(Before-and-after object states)
---
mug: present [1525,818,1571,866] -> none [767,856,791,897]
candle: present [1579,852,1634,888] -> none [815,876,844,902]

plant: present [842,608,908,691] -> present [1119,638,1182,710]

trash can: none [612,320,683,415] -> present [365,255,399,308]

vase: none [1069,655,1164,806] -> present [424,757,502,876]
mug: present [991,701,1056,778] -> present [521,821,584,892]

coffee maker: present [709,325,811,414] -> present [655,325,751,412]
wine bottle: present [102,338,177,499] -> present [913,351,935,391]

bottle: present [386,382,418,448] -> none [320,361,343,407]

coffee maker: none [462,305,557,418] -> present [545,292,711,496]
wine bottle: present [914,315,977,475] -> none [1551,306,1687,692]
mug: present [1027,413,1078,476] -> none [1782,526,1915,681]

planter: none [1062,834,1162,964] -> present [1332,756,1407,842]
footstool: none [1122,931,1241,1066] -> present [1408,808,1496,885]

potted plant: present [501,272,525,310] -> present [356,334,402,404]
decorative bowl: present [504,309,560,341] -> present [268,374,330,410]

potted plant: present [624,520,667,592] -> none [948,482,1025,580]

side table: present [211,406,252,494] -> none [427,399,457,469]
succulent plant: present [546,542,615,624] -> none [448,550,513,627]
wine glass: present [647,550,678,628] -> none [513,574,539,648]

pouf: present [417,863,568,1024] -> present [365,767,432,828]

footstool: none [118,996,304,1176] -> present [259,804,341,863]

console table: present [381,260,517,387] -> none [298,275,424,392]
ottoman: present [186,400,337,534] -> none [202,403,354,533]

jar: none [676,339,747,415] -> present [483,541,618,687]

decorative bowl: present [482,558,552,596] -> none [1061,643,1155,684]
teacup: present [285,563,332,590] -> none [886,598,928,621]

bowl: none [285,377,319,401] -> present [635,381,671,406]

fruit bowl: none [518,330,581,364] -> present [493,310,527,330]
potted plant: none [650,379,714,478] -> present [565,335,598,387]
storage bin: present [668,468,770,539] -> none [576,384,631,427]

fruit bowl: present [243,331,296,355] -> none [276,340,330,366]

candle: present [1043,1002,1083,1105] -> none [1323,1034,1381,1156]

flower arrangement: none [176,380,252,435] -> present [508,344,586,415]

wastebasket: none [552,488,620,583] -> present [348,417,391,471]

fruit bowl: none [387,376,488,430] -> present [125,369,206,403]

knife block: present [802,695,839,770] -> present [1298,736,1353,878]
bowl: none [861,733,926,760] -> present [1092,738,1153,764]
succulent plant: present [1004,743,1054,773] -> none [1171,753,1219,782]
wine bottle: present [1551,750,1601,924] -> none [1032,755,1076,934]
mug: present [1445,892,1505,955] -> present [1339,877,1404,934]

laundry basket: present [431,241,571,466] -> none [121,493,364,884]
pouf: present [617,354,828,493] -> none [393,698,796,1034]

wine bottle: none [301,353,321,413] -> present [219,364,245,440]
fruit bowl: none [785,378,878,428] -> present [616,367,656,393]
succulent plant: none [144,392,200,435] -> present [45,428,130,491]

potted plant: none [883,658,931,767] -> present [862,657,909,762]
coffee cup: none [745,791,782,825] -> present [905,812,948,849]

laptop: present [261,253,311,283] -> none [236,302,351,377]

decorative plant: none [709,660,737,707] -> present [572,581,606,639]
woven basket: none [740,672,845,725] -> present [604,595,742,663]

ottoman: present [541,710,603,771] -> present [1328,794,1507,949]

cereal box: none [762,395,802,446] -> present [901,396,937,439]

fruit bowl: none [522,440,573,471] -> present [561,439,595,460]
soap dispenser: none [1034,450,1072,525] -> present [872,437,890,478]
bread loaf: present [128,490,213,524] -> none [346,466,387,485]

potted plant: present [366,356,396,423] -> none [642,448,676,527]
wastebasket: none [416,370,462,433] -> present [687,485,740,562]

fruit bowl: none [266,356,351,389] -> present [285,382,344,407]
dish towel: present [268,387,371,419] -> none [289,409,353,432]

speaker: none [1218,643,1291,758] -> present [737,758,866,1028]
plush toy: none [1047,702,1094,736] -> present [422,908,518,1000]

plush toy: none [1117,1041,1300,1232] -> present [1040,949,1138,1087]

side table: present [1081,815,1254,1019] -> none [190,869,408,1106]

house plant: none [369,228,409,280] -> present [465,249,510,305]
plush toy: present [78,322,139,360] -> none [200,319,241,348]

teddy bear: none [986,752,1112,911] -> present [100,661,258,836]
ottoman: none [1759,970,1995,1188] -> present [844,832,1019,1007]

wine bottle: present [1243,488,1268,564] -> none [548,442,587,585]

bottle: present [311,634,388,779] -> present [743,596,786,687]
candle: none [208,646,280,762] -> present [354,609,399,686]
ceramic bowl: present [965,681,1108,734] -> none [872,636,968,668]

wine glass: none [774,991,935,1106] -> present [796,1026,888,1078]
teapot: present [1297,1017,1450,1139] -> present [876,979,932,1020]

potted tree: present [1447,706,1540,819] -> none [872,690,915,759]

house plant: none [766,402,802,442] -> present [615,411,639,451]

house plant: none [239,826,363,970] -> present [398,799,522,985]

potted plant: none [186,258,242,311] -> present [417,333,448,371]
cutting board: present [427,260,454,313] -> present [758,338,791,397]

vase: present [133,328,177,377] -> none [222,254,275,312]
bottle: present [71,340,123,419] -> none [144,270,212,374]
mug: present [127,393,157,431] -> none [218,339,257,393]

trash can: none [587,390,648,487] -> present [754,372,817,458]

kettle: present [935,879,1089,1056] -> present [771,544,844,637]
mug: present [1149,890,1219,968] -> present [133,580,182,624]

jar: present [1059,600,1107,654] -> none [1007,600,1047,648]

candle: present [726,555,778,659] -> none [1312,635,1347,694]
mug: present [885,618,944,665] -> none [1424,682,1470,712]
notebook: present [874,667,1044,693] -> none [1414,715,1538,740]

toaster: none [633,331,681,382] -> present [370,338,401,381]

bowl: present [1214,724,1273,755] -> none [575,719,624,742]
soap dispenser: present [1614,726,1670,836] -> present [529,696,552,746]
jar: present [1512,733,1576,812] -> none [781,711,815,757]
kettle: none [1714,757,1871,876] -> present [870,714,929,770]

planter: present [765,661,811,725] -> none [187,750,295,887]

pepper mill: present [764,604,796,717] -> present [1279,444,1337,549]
---
Retype the records above exactly, from their first line through the line that contains "potted plant: none [650,379,714,478]", and stop there.

mug: present [1525,818,1571,866] -> none [767,856,791,897]
candle: present [1579,852,1634,888] -> none [815,876,844,902]

plant: present [842,608,908,691] -> present [1119,638,1182,710]

trash can: none [612,320,683,415] -> present [365,255,399,308]

vase: none [1069,655,1164,806] -> present [424,757,502,876]
mug: present [991,701,1056,778] -> present [521,821,584,892]

coffee maker: present [709,325,811,414] -> present [655,325,751,412]
wine bottle: present [102,338,177,499] -> present [913,351,935,391]

bottle: present [386,382,418,448] -> none [320,361,343,407]

coffee maker: none [462,305,557,418] -> present [545,292,711,496]
wine bottle: present [914,315,977,475] -> none [1551,306,1687,692]
mug: present [1027,413,1078,476] -> none [1782,526,1915,681]

planter: none [1062,834,1162,964] -> present [1332,756,1407,842]
footstool: none [1122,931,1241,1066] -> present [1408,808,1496,885]

potted plant: present [501,272,525,310] -> present [356,334,402,404]
decorative bowl: present [504,309,560,341] -> present [268,374,330,410]

potted plant: present [624,520,667,592] -> none [948,482,1025,580]

side table: present [211,406,252,494] -> none [427,399,457,469]
succulent plant: present [546,542,615,624] -> none [448,550,513,627]
wine glass: present [647,550,678,628] -> none [513,574,539,648]

pouf: present [417,863,568,1024] -> present [365,767,432,828]

footstool: none [118,996,304,1176] -> present [259,804,341,863]

console table: present [381,260,517,387] -> none [298,275,424,392]
ottoman: present [186,400,337,534] -> none [202,403,354,533]

jar: none [676,339,747,415] -> present [483,541,618,687]

decorative bowl: present [482,558,552,596] -> none [1061,643,1155,684]
teacup: present [285,563,332,590] -> none [886,598,928,621]

bowl: none [285,377,319,401] -> present [635,381,671,406]

fruit bowl: none [518,330,581,364] -> present [493,310,527,330]
potted plant: none [650,379,714,478] -> present [565,335,598,387]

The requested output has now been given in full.